Self-inflicted wounds
Justice Anthony Besanko’s dismissal of Ben Roberts-Smith’s defamation proceedings against a trio of mastheads – The Age, The Canberra Times, and The Sydney Morning Herald, at the time all owned by Fairfax – was a comprehensive victory for those newspapers. It was a vindication of their serious investigative journalism on matters of high public interest. And it was a devastating blow to the reputation of Roberts-Smith.
The stakes in this litigation were high. On one side was a highly decorated soldier, a Victoria Cross recipient – a person of high reputation in a country where the Anzac tradition is memorialised and valorised. On the other side was an exercise of the freedom of the press, to expose real or alleged crimes and abuses of power. At the centre of the dispute were allegations made against Roberts-Smith in a series of newspaper articles from June 2018 of the utmost seriousness. He was accused of murder, war crimes, bullying, and domestic violence. In response to the publications, Roberts-Smith elected to sue the newspapers and their journalists.

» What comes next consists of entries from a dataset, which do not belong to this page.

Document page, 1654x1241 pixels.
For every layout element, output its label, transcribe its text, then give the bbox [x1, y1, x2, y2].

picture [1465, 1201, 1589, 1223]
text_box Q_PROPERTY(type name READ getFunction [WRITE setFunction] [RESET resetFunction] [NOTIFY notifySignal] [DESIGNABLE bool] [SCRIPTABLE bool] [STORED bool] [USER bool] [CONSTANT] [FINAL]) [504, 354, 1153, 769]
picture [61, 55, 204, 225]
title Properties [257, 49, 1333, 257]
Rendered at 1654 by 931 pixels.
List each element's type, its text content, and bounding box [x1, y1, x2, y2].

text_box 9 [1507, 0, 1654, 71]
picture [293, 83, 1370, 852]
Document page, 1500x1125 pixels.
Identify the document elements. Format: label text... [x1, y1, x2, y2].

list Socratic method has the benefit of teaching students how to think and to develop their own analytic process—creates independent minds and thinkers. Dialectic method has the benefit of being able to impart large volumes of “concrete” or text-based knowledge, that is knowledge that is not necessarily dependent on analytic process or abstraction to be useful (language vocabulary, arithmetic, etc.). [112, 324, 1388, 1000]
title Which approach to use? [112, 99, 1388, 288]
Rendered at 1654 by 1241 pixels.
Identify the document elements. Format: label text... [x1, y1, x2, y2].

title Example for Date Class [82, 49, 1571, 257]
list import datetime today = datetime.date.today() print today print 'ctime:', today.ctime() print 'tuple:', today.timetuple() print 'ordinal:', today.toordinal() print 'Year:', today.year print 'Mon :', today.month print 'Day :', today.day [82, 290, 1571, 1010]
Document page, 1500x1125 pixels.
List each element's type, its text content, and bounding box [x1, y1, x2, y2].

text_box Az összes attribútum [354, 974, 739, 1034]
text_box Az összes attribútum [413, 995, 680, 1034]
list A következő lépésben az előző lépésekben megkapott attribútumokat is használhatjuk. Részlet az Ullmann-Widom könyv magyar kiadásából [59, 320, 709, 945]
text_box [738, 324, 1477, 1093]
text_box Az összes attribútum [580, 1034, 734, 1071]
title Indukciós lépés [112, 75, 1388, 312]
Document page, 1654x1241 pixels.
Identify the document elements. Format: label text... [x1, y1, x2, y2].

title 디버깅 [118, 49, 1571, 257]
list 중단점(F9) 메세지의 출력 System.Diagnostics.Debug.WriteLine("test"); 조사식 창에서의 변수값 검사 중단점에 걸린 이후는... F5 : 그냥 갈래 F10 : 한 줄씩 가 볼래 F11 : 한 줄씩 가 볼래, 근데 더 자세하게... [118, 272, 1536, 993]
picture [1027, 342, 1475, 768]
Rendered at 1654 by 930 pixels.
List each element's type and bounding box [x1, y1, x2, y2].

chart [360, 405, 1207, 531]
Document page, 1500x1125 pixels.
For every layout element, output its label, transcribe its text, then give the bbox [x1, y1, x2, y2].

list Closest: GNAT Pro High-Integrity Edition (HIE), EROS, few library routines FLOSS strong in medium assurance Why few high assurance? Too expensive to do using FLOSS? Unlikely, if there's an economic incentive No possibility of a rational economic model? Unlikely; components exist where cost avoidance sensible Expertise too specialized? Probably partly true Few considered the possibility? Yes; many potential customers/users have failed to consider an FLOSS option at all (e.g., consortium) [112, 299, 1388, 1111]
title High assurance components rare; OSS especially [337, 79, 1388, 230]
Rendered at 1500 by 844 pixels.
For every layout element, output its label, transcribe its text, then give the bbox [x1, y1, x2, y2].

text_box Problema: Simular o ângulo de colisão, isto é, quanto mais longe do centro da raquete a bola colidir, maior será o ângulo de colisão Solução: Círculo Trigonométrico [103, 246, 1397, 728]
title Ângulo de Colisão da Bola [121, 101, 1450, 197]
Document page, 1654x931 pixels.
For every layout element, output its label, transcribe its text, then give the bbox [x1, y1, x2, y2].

The articles themselves and the subsequent defamation trial may form the beginning of a reckoning with the truth of what happened during Australia’s involvement in the war in Afghanistan. Extremely serious findings were made in the Brereton Report (2020), but no criminal charges have yet been laid in response to them. The findings against Roberts-Smith may increase the political pressure for charges to be laid against him or others in relation to their conduct in Afghanistan. In the meantime, his defamation trial served, in significant respects, as a de facto war crimes trial. This was obviously undesirable but was an inevitable consequence of Roberts-Smith suing upon those allegations.